PROVIDED MATERIAL:

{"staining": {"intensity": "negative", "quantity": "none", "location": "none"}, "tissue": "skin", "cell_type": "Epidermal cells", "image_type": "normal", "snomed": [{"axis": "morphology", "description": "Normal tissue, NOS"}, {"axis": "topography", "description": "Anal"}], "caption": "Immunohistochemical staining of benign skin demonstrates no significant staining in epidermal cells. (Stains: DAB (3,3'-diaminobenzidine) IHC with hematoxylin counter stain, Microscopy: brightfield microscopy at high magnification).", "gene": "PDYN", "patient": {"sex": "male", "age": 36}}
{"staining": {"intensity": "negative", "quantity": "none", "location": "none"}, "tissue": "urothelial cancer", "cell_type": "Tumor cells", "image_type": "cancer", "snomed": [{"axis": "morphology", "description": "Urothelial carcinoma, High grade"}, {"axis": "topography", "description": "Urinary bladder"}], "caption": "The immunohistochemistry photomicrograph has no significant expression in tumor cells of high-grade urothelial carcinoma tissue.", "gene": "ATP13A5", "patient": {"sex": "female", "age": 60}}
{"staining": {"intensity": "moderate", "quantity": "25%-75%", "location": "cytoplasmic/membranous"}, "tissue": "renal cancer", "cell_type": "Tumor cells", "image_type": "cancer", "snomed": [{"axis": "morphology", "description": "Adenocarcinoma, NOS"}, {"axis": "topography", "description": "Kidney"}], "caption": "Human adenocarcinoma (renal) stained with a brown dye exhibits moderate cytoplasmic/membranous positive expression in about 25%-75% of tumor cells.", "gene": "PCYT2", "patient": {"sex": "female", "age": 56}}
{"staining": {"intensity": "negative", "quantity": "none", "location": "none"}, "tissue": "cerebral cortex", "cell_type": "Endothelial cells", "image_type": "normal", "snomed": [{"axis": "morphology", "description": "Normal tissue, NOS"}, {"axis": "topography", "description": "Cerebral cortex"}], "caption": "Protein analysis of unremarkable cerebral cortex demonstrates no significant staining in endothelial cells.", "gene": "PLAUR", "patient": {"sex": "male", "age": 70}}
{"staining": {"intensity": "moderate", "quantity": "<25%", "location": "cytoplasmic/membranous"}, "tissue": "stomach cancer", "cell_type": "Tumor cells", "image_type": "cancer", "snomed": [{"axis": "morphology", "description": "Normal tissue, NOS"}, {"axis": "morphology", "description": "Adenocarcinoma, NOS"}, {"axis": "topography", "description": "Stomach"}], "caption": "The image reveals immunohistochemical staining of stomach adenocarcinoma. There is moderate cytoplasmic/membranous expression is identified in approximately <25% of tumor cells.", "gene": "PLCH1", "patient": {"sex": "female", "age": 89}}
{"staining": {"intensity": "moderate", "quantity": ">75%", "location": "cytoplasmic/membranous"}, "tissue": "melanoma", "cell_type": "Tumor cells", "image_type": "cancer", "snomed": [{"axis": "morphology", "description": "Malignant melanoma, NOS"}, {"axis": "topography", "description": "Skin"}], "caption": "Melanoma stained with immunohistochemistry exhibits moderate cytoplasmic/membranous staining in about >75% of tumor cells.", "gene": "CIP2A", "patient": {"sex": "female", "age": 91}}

WORK TO BE COMPLETED: All of the data above must be retyped exactly.

WRITTEN RESPONSE:
{"staining": {"intensity": "negative", "quantity": "none", "location": "none"}, "tissue": "skin", "cell_type": "Epidermal cells", "image_type": "normal", "snomed": [{"axis": "morphology", "description": "Normal tissue, NOS"}, {"axis": "topography", "description": "Anal"}], "caption": "Immunohistochemical staining of benign skin demonstrates no significant staining in epidermal cells. (Stains: DAB (3,3'-diaminobenzidine) IHC with hematoxylin counter stain, Microscopy: brightfield microscopy at high magnification).", "gene": "PDYN", "patient": {"sex": "male", "age": 36}}
{"staining": {"intensity": "negative", "quantity": "none", "location": "none"}, "tissue": "urothelial cancer", "cell_type": "Tumor cells", "image_type": "cancer", "snomed": [{"axis": "morphology", "description": "Urothelial carcinoma, High grade"}, {"axis": "topography", "description": "Urinary bladder"}], "caption": "The immunohistochemistry photomicrograph has no significant expression in tumor cells of high-grade urothelial carcinoma tissue.", "gene": "ATP13A5", "patient": {"sex": "female", "age": 60}}
{"staining": {"intensity": "moderate", "quantity": "25%-75%", "location": "cytoplasmic/membranous"}, "tissue": "renal cancer", "cell_type": "Tumor cells", "image_type": "cancer", "snomed": [{"axis": "morphology", "description": "Adenocarcinoma, NOS"}, {"axis": "topography", "description": "Kidney"}], "caption": "Human adenocarcinoma (renal) stained with a brown dye exhibits moderate cytoplasmic/membranous positive expression in about 25%-75% of tumor cells.", "gene": "PCYT2", "patient": {"sex": "female", "age": 56}}
{"staining": {"intensity": "negative", "quantity": "none", "location": "none"}, "tissue": "cerebral cortex", "cell_type": "Endothelial cells", "image_type": "normal", "snomed": [{"axis": "morphology", "description": "Normal tissue, NOS"}, {"axis": "topography", "description": "Cerebral cortex"}], "caption": "Protein analysis of unremarkable cerebral cortex demonstrates no significant staining in endothelial cells.", "gene": "PLAUR", "patient": {"sex": "male", "age": 70}}
{"staining": {"intensity": "moderate", "quantity": "<25%", "location": "cytoplasmic/membranous"}, "tissue": "stomach cancer", "cell_type": "Tumor cells", "image_type": "cancer", "snomed": [{"axis": "morphology", "description": "Normal tissue, NOS"}, {"axis": "morphology", "description": "Adenocarcinoma, NOS"}, {"axis": "topography", "description": "Stomach"}], "caption": "The image reveals immunohistochemical staining of stomach adenocarcinoma. There is moderate cytoplasmic/membranous expression is identified in approximately <25% of tumor cells.", "gene": "PLCH1", "patient": {"sex": "female", "age": 89}}
{"staining": {"intensity": "moderate", "quantity": ">75%", "location": "cytoplasmic/membranous"}, "tissue": "melanoma", "cell_type": "Tumor cells", "image_type": "cancer", "snomed": [{"axis": "morphology", "description": "Malignant melanoma, NOS"}, {"axis": "topography", "description": "Skin"}], "caption": "Melanoma stained with immunohistochemistry exhibits moderate cytoplasmic/membranous staining in about >75% of tumor cells.", "gene": "CIP2A", "patient": {"sex": "female", "age": 91}}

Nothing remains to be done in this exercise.